Recommendations included getting public health teams to be active participants in the planning housing and development systems from the outset.

Developers should prioritise health, wellbeing and working with communities on new places, which would make it easier to navigate the planning process “and strengthen their commercial reputation” at the same time.

And the voluntary sector, which the NHS said had a history of working to deliver health and wellbeing, should view the creation of a new place “as an opportunity and engage with the process very early on in order to effectively influence decision-making”.

The programme picked with 10 demonstrator sites three years ago (see box) ranging from 900 to 15,000 homes at different stages of development.

These included Barton in Oxford, a near-900 homes scheme built by Grosvenor (pictured), and Ebbsfleet Garden City in Kent, where up to 15,000 homes are being built on brownfield land between now and 2026.

The NHS said the demonstrator sites were being supported to drive healthy place-making practices, with a view to planning and designing a healthier built environment, enabling strong and connected communities, and creating new ways of providing integrated health and care services.

The process illustrated the roles of stakeholders including councils, developers, housing associations and the health service could play in building healthier places.

Andy Sharpe, director of project management for strategic land, Grosvenor Britain & Ireland, which is working on the Barton Healthy New Town scheme, said the development community had to take more responsibility and work with public sector partners to understand the needs of local people and shape places to support healthier lifestyles.
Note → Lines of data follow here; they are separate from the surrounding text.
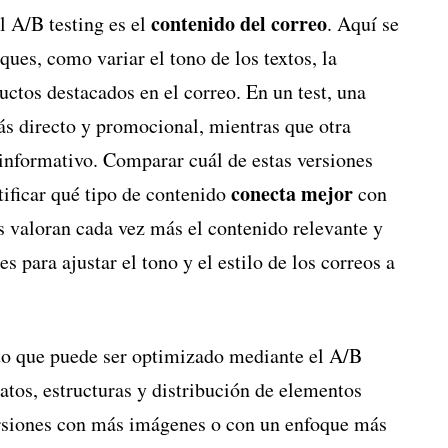
contenido del correo
l A/B testing es el
. Aquí se
ques, como variar el tono de los textos, la
uctos destacados en el correo. En un test, una
s directo y promocional, mientras que otra
informativo. Comparar cuál de estas versiones
conecta mejor
tificar qué tipo de contenido
con
s valoran cada vez más el contenido relevante y
s para ajustar el tono y el estilo de los correos a
to que puede ser optimizado mediante el A/B
matos, estructuras y distribución de elementos
ersiones con más imágenes o con un enfoque más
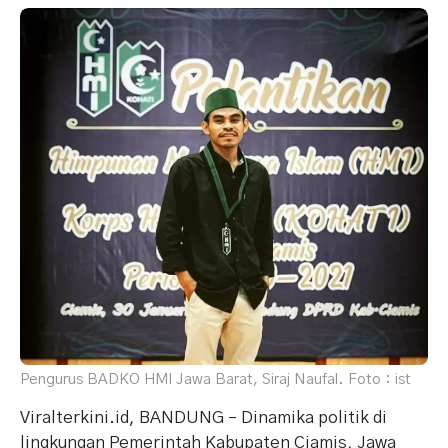
Pengurus BADKO HMI Jawa Barat, Siraj Naufal. Foto : ist
Viralterkini.id, BANDUNG – Dinamika politik di
lingkungan Pemerintah Kabupaten Ciamis, Jawa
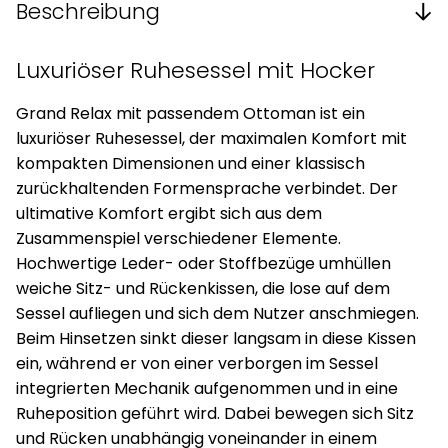
Beschreibung
Luxuriöser Ruhesessel mit Hocker
Grand Relax mit passendem Ottoman ist ein
luxuriöser Ruhesessel, der maximalen Komfort mit
kompakten Dimensionen und einer klassisch
zurückhaltenden Formensprache verbindet. Der
ultimative Komfort ergibt sich aus dem
Zusammenspiel verschiedener Elemente.
Hochwertige Leder- oder Stoffbezüge umhüllen
weiche Sitz- und Rückenkissen, die lose auf dem
Sessel aufliegen und sich dem Nutzer anschmiegen.
Beim Hinsetzen sinkt dieser langsam in diese Kissen
ein, während er von einer verborgen im Sessel
integrierten Mechanik aufgenommen und in eine
Ruheposition geführt wird. Dabei bewegen sich Sitz
und Rücken unabhängig voneinander in einem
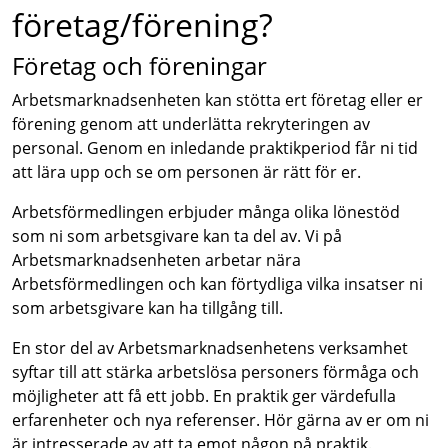
företag/förening?
Företag och föreningar
Arbetsmarknadsenheten kan stötta ert företag eller er
förening genom att underlätta rekryteringen av
personal. Genom en inledande praktikperiod får ni tid
att lära upp och se om personen är rätt för er.
Arbetsförmedlingen erbjuder många olika lönestöd
som ni som arbetsgivare kan ta del av. Vi på
Arbetsmarknadsenheten arbetar nära
Arbetsförmedlingen och kan förtydliga vilka insatser ni
som arbetsgivare kan ha tillgång till.
En stor del av Arbetsmarknadsenhetens verksamhet
syftar till att stärka arbetslösa personers förmåga och
möjligheter att få ett jobb. En praktik ger värdefulla
erfarenheter och nya referenser. Hör gärna av er om ni
är intresserade av att ta emot någon på praktik.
“That could mean providing homes with easy access to green space for exercise, delivering the sports and leisure facilities needed to underpin non-clinical treatments or creating places that encourage community cohesion to support better mental health.

“The UK’s major healthcare challenges are putting a strain on NHS and local government budgets, but better places to live and work could really ease this.”

Sharpe said Grosvenor was working with Oxford City Council and frontline health and care providers to get their take on what was required in the area. “It’s allowing us to build health and wellbeing into the site’s design, with improvements to the allotments, new outdoor gym equipment and a sports pavilion, as well as using the development as a catalyst to address long-term health challenges for residents by working with GPs in Barton.”

The Healthy New Towns programme’s 10 demonstrator sites

  • Barking Riverside, London. 10,800 homes being built on brownfield land alongside the River Thames
  • Barton, Oxford. An 885-home development on a site next to John Radcliffe Hospital
  • Bicester, Oxfordshire. 13,000 homes being built over 20 years
  • Cranbrook, Devon. 7,500 homes being built on greenfield land
  • Darlington, County Durham. 3,600 homes being built on three sites between 2018 and 2025
  • Ebbsfleet Garden City, Kent. Up to 15,000 homes being built on brownfield sites by 2026
  • Halton Lea, Runcorn. 800 new homes and a health and wellbeing campus on a brownfield site.
  • Northstowe, Cambridgeshire. 10,000 homes being built on the former RAF Oakington base and surrounding land
  • Whitehill & Bordon, Hampshire. 3,350 homes and commercial space being built on former Ministry of Defence land
  • Whyndyke Garden Village, Lancashire. A 1,400-home development on a 91ha site planned for the Fylde coast.